Ask HN: Self-study of basic accounting principles? - tokenadult

I did the expected HN search before asking. I'm wondering what recommendations you business owners have for learning enough about accounting principles for a business to maintain the business accounts during the initial growth phase and to understand what the professionals (accountants, lawyers, bankers) advise about business financial decisions. I'm very willing to do hard work in materials that have lots of exercises and problems, but we (co-founders and I) have very little accounting or even bookkeeping background. Are there online courses in accounting? What books are good about small business accounting? What other resources do you recommend? What software tools for actually keeping the books work well?
======
bigohms
Must read for finance: [http://www.amazon.com/Finance-Managers-Harvard-
Business-Esse...](http://www.amazon.com/Finance-Managers-Harvard-Business-
Essentials/dp/1578518768/ref=sr_1_3?ie=UTF8&qid=1318341646&sr=8-3)

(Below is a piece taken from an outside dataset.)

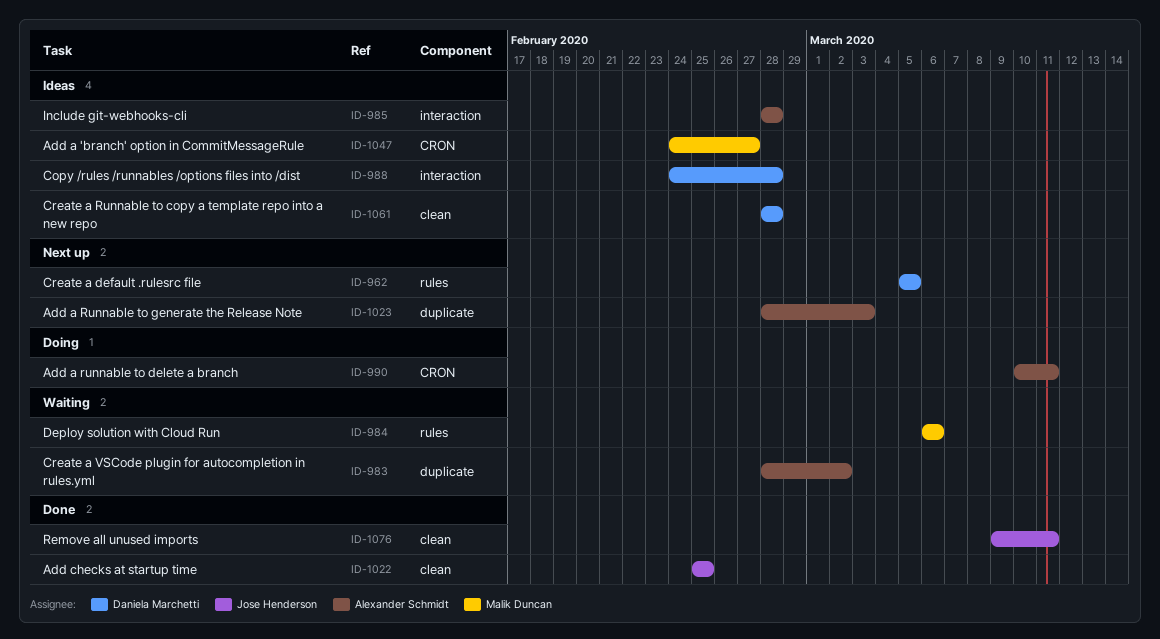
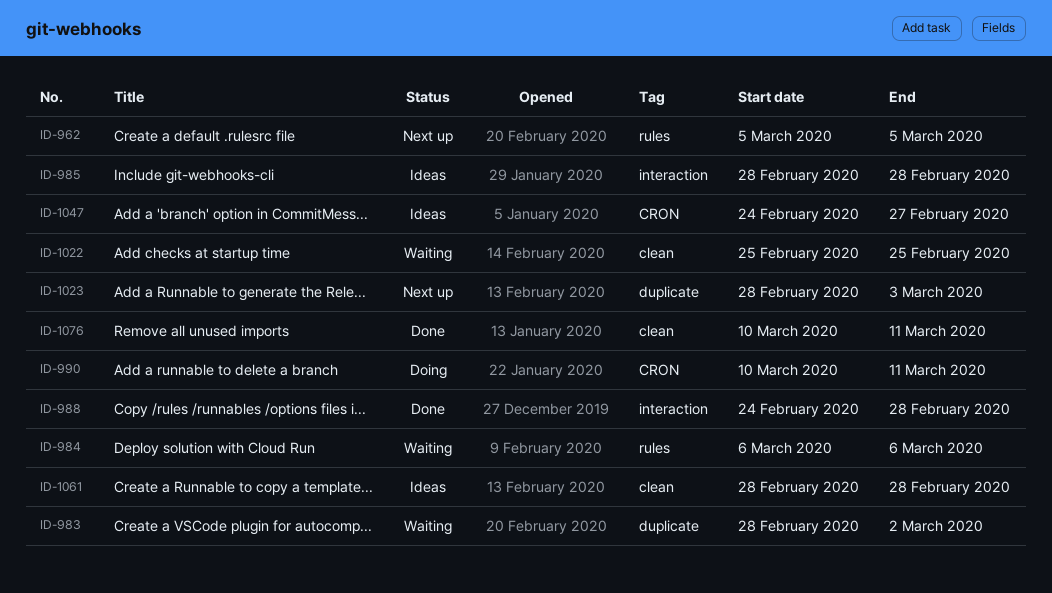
ID-988, status: Ideas -> Done
ID-1022, status: Done -> Waiting
ID-1076, start: Mar 9 -> Mar 10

Business accounting: [http://www.amazon.com/Frank-Woods-Business-
Accounting-v/dp/0...](http://www.amazon.com/Frank-Woods-Business-
Accounting-v/dp/0273712128/ref=sr_1_2?ie=UTF8&qid=1318341690&sr=8-2)

------
tokenadult
There does seem to be an online course in principles of accounting

[http://www.aleks.com/about_aleks/course_products?cmscache=de...](http://www.aleks.com/about_aleks/course_products?cmscache=detailed&detailed=gbusiness11_poacs#gbusiness11_poacs)

that looks reasonably inexpensive and thorough, but I don't know how well the
online exercises will translate to planning a new accounting system for our
business(es).

------
mjs00
A service like QuickBooks Online (<http://quickbooksonline.intuit.com/>)
combined with a part-time/hourly bookkeeper (a few hours a month) who has
experience in technology startups might be your best bet, then you can focus
on products and customers.